Tiny Vehicle's Thirst Means a Supersized Headache for Mitsubishi

Steph Willems
by Steph Willems
tiny vehicles thirst means a supersized headache for mitsubishi

Mitsubishi Motors has some ‘splaining to do after fuel economy figures for its tiny overseas eK wagon were proven to be false.

The automaker overstated gas mileage by five to 10 percent over the last three model years, Bloomberg reports, allowing the minicars to be classified as greener than they actually were.

Powered by small-displacement three-cylinder engines, the vehicles are called “kei cars” in Japan (no, not K-cars).

Now that the deception has been revealed, Mitsubishi will have to pay back the government subsidies that were offered on the 620,000 vehicles sold under false pretenses, and shareholders are not happy about that.

Mitsubishi’s stock nosedived more than 15 percent when news of the scandal broke — its biggest plunge since the company’s safety scandal of the early 2000s. Reuters reported that company president Tetsuro Aikawa bowed in apology during a press conference in Tokyo.

However, bowing won’t help the finances or reputation of an automaker already struggling to regain its sales status in the U.S. market.

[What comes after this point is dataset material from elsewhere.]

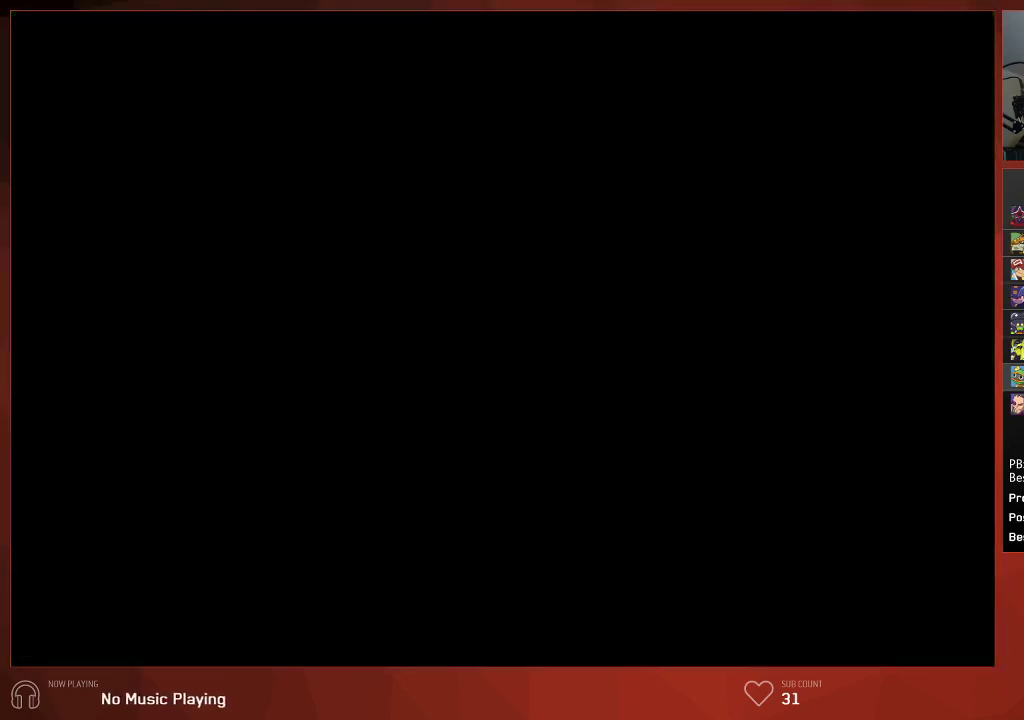
{"buttons": ["CIRCLE", "DPAD_UP"], "left_stick": "center", "right_stick": "center", "events": []}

Fuel economy figures of new models will be heavily scrutinized from now on, not just at Mitsubishi, but across the industry. Mitsubishi isn’t the first automaker to try this. Hyundai and Kia had to lower their fuel economy claims and pay out cash to customers after they were caught overstating mileage on 2011-2013 models, while Ford was hauled into court over misleading claims.

[Image: IwateBuddy/ Flickr ( CC BY-NC-ND 2.0)]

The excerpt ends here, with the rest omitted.